I was fascinated when visiting Oystermouth Station, to watch Mr. Peachey waiting to pick up passengers from the train. We gave him the nickname, the ‘Saluting Sergeant’ as he would invariably raise his whip to his hat in salute, probably hoping for a fare to take to the bays.
On Sundays we were all required to wear our Sunday-best clothes. In the summer, I would wear a white frock, embroidered in white and my hat would either be a big floppy one in the same material or a leghorn straw one.

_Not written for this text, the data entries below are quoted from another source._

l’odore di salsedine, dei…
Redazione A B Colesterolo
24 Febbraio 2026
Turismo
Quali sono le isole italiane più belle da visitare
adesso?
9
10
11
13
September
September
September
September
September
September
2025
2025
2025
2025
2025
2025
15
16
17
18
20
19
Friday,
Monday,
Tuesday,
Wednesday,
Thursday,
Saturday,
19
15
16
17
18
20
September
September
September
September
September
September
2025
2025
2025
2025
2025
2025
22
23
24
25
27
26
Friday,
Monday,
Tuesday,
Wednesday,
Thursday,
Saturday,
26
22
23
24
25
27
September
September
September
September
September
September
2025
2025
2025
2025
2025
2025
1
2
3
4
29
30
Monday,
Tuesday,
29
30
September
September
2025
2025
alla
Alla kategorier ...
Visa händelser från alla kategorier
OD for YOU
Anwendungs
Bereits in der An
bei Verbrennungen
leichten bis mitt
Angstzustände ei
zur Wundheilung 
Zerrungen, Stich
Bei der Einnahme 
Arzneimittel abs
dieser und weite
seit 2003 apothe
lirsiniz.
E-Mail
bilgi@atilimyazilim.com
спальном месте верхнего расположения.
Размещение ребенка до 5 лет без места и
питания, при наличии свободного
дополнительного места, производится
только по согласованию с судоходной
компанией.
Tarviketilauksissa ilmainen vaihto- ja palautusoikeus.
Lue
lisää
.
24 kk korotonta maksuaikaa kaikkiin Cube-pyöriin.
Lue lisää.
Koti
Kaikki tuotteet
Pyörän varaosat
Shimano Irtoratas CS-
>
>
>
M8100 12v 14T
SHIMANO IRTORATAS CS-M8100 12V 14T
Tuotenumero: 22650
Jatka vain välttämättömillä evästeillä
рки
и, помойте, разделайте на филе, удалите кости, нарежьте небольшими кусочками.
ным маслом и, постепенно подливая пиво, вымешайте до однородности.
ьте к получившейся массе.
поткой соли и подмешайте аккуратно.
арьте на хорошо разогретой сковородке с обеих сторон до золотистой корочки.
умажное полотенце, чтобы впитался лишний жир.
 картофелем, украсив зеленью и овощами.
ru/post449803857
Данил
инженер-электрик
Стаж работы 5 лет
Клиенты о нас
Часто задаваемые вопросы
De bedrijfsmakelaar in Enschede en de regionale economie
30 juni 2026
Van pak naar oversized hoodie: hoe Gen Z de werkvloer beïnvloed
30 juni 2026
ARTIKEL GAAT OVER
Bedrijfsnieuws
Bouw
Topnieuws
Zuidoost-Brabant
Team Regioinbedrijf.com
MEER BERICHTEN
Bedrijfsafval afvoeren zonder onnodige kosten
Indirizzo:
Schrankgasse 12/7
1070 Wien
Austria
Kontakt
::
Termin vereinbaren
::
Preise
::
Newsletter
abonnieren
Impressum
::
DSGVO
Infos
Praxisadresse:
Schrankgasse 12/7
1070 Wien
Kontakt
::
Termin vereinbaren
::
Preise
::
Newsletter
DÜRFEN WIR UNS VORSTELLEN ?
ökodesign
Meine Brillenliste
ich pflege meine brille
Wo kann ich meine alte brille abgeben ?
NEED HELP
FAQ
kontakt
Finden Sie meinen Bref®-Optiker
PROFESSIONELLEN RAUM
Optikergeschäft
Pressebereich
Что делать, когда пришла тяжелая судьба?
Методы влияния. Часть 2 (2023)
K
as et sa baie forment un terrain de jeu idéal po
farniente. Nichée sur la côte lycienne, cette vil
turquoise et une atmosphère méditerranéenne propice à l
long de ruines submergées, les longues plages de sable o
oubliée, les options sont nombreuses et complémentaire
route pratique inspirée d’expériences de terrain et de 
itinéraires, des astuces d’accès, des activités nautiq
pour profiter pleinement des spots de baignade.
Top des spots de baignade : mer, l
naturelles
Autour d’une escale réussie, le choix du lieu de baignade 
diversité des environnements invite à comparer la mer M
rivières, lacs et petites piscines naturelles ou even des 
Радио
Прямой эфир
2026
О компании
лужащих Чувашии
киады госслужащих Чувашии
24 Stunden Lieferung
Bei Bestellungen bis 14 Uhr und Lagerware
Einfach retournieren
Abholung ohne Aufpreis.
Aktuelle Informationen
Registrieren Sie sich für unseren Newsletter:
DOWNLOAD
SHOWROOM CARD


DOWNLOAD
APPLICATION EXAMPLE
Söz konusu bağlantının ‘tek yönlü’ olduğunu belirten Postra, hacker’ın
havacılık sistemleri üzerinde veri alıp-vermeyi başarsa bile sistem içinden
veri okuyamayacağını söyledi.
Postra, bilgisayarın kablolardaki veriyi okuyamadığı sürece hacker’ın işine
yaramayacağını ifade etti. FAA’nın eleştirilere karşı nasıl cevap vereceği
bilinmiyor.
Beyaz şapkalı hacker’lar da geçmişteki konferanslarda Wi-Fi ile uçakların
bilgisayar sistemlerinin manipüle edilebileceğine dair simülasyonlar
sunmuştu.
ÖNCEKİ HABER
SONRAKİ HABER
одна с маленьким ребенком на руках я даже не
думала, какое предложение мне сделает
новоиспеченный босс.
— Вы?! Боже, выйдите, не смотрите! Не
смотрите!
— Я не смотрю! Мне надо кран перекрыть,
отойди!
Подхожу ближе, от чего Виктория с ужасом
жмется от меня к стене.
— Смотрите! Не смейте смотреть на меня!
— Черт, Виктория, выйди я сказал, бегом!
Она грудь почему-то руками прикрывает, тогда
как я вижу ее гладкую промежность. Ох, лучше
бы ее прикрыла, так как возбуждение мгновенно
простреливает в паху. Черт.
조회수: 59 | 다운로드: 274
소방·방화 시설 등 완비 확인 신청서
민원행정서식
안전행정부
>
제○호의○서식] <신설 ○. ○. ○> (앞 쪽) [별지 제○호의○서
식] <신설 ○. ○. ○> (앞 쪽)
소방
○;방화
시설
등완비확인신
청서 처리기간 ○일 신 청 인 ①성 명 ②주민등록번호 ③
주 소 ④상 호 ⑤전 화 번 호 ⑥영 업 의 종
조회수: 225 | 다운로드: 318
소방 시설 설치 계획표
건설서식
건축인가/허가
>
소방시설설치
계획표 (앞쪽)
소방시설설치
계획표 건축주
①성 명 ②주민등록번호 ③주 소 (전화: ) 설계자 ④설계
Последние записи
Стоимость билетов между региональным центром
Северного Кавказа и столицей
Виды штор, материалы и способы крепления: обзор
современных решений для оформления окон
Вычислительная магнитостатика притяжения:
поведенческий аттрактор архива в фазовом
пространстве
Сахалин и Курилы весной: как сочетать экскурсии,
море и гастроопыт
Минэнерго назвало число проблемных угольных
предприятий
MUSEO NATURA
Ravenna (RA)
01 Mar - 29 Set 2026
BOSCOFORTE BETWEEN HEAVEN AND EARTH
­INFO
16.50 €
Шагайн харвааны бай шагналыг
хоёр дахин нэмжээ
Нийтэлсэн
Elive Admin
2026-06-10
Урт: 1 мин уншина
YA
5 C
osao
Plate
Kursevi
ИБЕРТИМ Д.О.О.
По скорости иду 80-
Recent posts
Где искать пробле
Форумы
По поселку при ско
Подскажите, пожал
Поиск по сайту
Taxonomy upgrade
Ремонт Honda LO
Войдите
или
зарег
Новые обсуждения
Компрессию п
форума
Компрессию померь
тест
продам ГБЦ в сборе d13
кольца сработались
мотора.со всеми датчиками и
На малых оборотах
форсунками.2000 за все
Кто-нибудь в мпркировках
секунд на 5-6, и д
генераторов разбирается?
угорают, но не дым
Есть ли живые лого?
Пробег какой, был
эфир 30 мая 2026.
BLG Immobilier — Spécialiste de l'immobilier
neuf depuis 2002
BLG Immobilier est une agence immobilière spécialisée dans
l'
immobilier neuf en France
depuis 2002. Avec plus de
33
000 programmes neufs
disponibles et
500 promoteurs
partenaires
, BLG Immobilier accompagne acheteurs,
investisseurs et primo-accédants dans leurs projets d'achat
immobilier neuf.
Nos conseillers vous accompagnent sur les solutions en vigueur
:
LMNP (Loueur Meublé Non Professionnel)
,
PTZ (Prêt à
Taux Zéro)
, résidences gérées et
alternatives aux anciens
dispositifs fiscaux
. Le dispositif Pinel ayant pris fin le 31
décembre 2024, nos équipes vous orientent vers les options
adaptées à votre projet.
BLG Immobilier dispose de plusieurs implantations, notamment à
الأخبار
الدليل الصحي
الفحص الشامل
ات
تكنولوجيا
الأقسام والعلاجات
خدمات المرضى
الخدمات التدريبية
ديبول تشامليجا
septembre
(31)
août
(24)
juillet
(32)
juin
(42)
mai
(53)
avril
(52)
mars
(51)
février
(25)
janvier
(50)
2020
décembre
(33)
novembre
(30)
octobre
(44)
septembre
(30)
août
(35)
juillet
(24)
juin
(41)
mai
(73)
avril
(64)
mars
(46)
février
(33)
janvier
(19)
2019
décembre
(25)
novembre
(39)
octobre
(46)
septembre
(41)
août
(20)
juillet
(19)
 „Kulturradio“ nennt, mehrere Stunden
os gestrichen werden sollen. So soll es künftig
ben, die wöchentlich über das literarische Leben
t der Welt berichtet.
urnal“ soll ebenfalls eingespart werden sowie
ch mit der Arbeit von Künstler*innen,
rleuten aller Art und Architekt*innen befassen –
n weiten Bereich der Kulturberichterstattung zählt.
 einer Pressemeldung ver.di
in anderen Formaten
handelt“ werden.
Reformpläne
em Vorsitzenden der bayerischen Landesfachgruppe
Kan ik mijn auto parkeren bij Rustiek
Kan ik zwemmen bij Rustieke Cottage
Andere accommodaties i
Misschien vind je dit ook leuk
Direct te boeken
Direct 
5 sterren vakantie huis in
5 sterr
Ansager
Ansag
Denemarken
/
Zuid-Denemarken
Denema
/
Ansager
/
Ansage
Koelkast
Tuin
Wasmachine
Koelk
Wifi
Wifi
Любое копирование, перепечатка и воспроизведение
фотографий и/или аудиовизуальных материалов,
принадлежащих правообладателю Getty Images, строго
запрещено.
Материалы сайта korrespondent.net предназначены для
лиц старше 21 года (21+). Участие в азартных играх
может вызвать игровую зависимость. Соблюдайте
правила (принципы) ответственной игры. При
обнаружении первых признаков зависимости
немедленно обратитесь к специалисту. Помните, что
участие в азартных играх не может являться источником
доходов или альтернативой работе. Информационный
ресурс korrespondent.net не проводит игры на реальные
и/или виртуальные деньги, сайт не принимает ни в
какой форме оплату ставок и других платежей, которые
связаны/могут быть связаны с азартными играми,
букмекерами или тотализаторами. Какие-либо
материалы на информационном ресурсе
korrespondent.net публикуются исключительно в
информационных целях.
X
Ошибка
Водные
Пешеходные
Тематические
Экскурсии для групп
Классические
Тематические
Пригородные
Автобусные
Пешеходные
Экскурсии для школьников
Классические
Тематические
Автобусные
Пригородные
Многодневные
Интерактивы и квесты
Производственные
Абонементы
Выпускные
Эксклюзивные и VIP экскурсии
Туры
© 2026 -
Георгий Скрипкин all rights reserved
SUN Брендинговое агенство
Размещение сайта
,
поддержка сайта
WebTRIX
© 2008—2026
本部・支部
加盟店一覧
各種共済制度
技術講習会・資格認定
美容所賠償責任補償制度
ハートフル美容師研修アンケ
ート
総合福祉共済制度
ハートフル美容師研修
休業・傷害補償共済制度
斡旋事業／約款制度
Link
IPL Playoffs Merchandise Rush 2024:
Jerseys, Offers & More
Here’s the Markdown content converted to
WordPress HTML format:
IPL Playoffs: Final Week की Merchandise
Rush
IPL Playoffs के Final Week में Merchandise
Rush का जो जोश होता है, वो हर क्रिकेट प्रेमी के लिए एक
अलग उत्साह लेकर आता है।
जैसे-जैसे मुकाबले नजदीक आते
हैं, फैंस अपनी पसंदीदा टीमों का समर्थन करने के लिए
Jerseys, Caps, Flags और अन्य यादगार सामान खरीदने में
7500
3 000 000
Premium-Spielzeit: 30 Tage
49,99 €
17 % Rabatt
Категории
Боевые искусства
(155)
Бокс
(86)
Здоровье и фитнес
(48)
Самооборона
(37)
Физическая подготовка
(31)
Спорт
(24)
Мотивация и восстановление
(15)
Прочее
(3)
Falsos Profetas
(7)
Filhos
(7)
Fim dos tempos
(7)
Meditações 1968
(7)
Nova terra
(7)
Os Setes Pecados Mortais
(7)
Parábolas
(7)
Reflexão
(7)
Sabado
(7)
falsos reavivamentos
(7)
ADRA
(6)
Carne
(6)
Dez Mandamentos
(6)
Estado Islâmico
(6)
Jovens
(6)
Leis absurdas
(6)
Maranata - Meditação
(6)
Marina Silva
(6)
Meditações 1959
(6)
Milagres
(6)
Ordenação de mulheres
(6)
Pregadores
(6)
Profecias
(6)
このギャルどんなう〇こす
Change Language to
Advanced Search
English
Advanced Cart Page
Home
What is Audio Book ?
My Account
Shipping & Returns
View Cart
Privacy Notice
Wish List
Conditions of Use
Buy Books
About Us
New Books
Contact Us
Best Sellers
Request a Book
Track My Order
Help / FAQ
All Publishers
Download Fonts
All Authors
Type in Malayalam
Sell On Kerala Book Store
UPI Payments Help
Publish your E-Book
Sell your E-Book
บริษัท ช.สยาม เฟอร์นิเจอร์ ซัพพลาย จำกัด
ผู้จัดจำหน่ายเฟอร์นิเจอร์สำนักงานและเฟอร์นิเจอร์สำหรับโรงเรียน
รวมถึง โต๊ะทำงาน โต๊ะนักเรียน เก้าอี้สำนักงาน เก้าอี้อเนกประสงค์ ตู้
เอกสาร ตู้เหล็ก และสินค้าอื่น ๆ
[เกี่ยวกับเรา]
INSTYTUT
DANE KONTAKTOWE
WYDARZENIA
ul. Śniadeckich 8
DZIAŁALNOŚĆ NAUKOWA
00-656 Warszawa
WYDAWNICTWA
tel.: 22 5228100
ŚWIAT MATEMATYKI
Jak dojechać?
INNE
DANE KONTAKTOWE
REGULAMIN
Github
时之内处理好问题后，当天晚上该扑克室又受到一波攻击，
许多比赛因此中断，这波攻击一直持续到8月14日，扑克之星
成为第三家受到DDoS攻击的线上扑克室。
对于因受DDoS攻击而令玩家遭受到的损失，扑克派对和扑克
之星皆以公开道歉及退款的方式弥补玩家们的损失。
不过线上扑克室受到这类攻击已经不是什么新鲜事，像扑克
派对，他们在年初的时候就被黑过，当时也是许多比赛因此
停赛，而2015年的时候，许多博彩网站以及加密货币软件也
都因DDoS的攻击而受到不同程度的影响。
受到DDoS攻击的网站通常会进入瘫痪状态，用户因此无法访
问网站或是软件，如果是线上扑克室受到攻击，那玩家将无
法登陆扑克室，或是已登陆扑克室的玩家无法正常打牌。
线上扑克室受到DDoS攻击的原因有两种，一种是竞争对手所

My brothers sometimes wore navy blazers, white trousers and caps emblazoned with H.M.S. My favourite winter Sunday‑best outfit consisted of a red coat with collar and cuffs of black astrocan, a black beaver hat and black gloves. I wore black button boots, which I, with difficulty had to fasten with a silver button-hook. This, I have kept along with a smaller one made from bone, as my treasured possessions—mementoes of a wonderful childhood in another, now seemingly, far-off time.
As told to Carol Powell in 1996, during enjoyable and treasured conversations.